WORK TO BE COMPLETED → Please copy out every line of text in the material below word for word, leaving the pictures out of your answer.

##### EXERCISE DATA #####

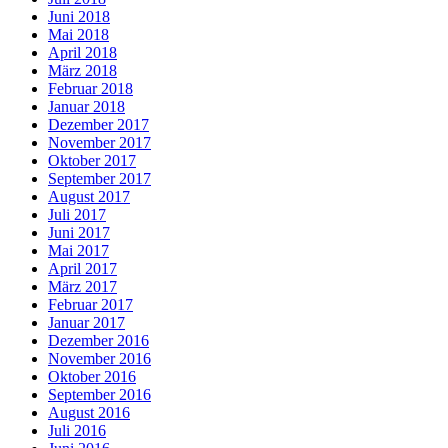
Juni 2018
Mai 2018
April 2018
März 2018
Februar 2018
Januar 2018
Dezember 2017
November 2017
Oktober 2017
September 2017
August 2017
Juli 2017
Juni 2017
Mai 2017
April 2017
März 2017
Februar 2017
Januar 2017
Dezember 2016
November 2016
Oktober 2016
September 2016
August 2016
Juli 2016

#####

EXERCISE RESULT →
Juni 2018
Mai 2018
April 2018
März 2018
Februar 2018
Januar 2018
Dezember 2017
November 2017
Oktober 2017
September 2017
August 2017
Juli 2017
Juni 2017
Mai 2017
April 2017
März 2017
Februar 2017
Januar 2017
Dezember 2016
November 2016
Oktober 2016
September 2016
August 2016
Juli 2016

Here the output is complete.